EXCERPTED DATA:

=== Begin Enclosure ===

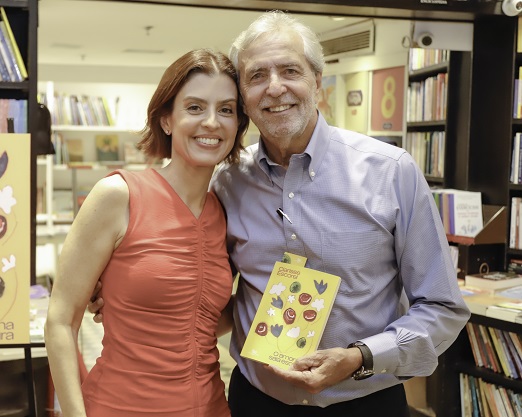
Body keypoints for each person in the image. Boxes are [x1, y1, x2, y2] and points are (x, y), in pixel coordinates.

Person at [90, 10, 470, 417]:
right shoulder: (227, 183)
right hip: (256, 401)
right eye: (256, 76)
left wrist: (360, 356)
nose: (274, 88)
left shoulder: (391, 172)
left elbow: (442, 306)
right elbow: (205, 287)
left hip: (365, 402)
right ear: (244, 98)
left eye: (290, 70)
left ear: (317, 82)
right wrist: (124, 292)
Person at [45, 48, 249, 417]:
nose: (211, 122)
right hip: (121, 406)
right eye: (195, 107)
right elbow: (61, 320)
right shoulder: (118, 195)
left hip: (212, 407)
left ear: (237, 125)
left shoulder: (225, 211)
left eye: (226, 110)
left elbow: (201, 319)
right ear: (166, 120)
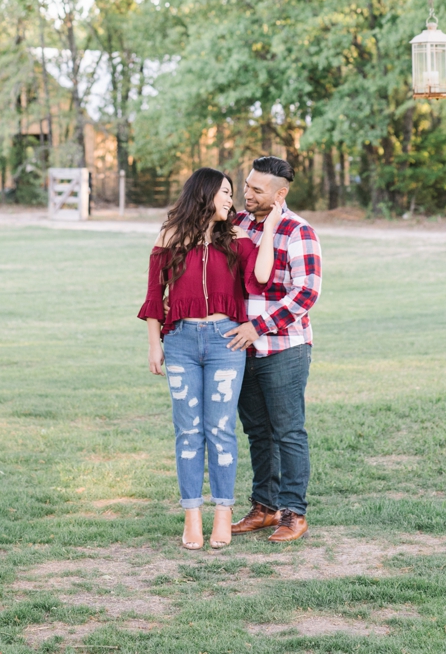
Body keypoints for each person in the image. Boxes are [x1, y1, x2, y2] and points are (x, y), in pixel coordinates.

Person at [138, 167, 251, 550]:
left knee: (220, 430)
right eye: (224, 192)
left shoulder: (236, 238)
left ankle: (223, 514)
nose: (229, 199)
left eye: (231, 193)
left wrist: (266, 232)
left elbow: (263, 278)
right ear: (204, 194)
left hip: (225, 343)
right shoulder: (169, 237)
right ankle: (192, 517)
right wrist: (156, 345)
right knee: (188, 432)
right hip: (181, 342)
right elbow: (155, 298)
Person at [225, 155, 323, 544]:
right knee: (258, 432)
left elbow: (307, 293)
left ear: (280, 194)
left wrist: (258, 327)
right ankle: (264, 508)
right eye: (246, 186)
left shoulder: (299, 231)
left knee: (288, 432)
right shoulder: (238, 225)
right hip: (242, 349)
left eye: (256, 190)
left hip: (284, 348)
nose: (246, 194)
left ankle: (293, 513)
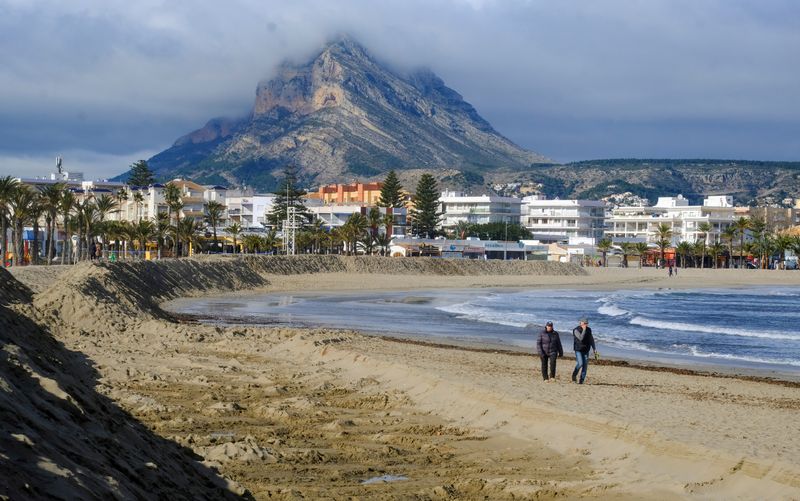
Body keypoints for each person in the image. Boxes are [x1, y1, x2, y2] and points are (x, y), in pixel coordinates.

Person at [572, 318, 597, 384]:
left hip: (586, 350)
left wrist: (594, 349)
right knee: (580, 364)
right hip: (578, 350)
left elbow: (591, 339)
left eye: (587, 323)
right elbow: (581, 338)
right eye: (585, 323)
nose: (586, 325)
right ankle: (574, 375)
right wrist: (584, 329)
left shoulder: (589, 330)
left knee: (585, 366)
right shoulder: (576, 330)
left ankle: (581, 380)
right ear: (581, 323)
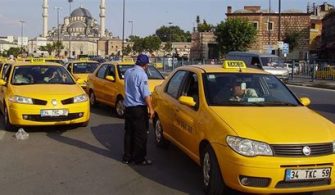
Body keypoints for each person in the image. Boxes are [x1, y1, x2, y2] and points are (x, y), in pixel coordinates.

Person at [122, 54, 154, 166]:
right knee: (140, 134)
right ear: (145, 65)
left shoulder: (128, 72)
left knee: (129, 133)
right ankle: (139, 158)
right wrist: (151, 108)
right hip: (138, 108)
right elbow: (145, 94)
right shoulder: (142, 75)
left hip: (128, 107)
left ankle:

=== End Enclosure ===

WORK ORDER: All of the entries above need to be repeated exactly, minus the pictures.

TASK ANSWER:
Body keypoints for each person in the image. Boxes are [x1, y1, x2, y2] and points are (x, y), in pixel coordinates.

Person at [90, 10, 470, 417]:
right shoulder: (227, 183)
right hip: (256, 401)
right eye: (256, 76)
left wrist: (360, 356)
nose: (274, 88)
left shoulder: (391, 172)
left elbow: (442, 306)
right elbow: (205, 287)
left hip: (365, 402)
right ear: (244, 98)
left eye: (290, 70)
left ear: (317, 82)
right wrist: (124, 292)
Person at [45, 48, 249, 417]:
nose: (211, 122)
right hip: (121, 406)
right eye: (195, 107)
right elbow: (61, 320)
right shoulder: (118, 195)
left hip: (212, 407)
left ear: (237, 125)
left shoulder: (225, 211)
left eye: (226, 110)
left elbow: (201, 319)
right ear: (166, 120)
Body keypoints for each person in the image. Boxes are [x1, y1, x2, y2] and points are (x, y), in pixel coordinates.

Person at [138, 167, 251, 550]:
left knee: (220, 430)
right eye: (224, 192)
left shoulder: (236, 238)
left ankle: (223, 514)
nose: (229, 199)
left eye: (231, 193)
left wrist: (266, 232)
left elbow: (263, 278)
right ear: (204, 194)
left hip: (225, 343)
right shoulder: (169, 237)
right ankle: (192, 517)
right wrist: (156, 345)
right knee: (188, 432)
right hip: (181, 342)
right elbow: (155, 298)
Person at [225, 155, 323, 544]:
right knee: (258, 432)
left elbow: (307, 293)
left ear: (280, 194)
left wrist: (258, 327)
right ankle: (264, 508)
right eye: (246, 186)
left shoulder: (299, 231)
left knee: (288, 432)
right shoulder: (238, 225)
right hip: (242, 349)
left eye: (256, 190)
left hip: (284, 348)
nose: (246, 194)
left ankle: (293, 513)
Body keypoints for each person in the image. Boxes are [x1, y1, x2, y2] and points are (x, y), in pixel coordinates.

Person at [572, 318, 597, 384]:
left hip: (586, 350)
left wrist: (594, 349)
right knee: (580, 364)
right hip: (578, 350)
left elbow: (591, 339)
left eye: (587, 323)
right elbow: (581, 338)
right eye: (585, 323)
nose: (586, 325)
right ankle: (574, 375)
right wrist: (584, 329)
left shoulder: (589, 330)
left knee: (585, 366)
right shoulder: (576, 330)
left ankle: (581, 380)
right ear: (581, 323)
Body keypoints for each person in the image. Boxes are [x1, y1, x2, y2] and points are (x, y), in pixel coordinates.

Person at [122, 54, 154, 166]:
right knee: (140, 134)
right ear: (145, 65)
left shoulder: (128, 72)
left knee: (129, 133)
right ankle: (139, 158)
right wrist: (151, 108)
right hip: (138, 108)
right elbow: (145, 94)
right shoulder: (142, 75)
left hip: (128, 107)
left ankle:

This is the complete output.